## Selected text
=== Section Start ===

I have used Microsoft Office for many years and wanted to see how LibreOffice has come along in the meantime and it does not do as well as I would have hoped for on Windows. There is no included updater tool as in Firefox, so my old version stopped working completely (frozen UI) and the ancient hassle to download .exe files. Not a great start.
The dark mode switch causes buttons to be in the wrong colour looking like a buggy mess until a restart, but even then some of the icons and application colours were not applied correctly until I manually changed them so.
The ribbon view in Calc has its setting burger button on the right and it opens on another screen next to it?
What completely breaks it for me is the broken window resize. The ribbon tab titles are not rescaled and become inconveniently small. I then discovered the the compact grouped view and it made a better initial impression on me. Then I snapped the the window to the left and the UI is just cut off. Manually resizing it horizontally just breaks everything even more until the UI is empty and the rest is moved into the arrow.
The old school UI view meanwhile works and resizes, but it might be the slowest and laggiest UI on resize with goofy stretching I have seen in quite some time.
Also I really think the default theming and the 6 presets are questionable in fashion, but this is the least of its problems.
Wondering what happened to the development of LibreOffice? There are definitive improvements and probably there are even better under the hood changes, but why would such a large project ship such a bad experience? Was the core of the UI never touched the past 15 years? I have to to use an alternative.
EDIT: Resize runs better after forcing Skia Software renderer. Should not have to do that with an up to date AMD driver. Skia/Vulkan was the culprit. Disabling Skia leads to flicker on resize, so even more rendering bugs.
It's funny to me how windows users expect package management from each and every individual application instead of expecting that to be a basic function of their operating system.

=== Section End ===

[Dataset entries]
=== Section Start ===

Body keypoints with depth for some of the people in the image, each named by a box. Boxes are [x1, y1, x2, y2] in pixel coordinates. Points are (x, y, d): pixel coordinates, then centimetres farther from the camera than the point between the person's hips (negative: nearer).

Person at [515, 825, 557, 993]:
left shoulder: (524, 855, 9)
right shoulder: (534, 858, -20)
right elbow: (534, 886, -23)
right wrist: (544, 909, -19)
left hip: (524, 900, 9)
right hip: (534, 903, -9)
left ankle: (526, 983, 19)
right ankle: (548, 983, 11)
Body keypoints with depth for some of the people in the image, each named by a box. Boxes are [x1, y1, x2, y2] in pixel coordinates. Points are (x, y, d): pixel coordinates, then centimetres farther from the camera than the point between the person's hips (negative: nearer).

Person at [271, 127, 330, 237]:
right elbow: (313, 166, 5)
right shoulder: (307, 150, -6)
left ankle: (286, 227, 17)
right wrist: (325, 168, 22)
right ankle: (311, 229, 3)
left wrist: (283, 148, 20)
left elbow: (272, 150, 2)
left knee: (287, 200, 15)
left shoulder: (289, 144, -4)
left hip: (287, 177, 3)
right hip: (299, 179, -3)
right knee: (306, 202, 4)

=== Section End ===

## To do
In the text about LibreOffice on Windows, rewrite the paragraph beginning "What completely breaks it for me" as a short bulleted list that keeps its main facts.

## Output of the task
- The broken window resizing is the main dealbreaker.
- The ribbon tab titles are not rescaled and become inconveniently small.
- The compact grouped view made a better initial impression.
- Snapping the window to the left cuts off the UI.
- Manually resizing the window horizontally breaks things further, until the UI is empty and the rest is moved into the arrow.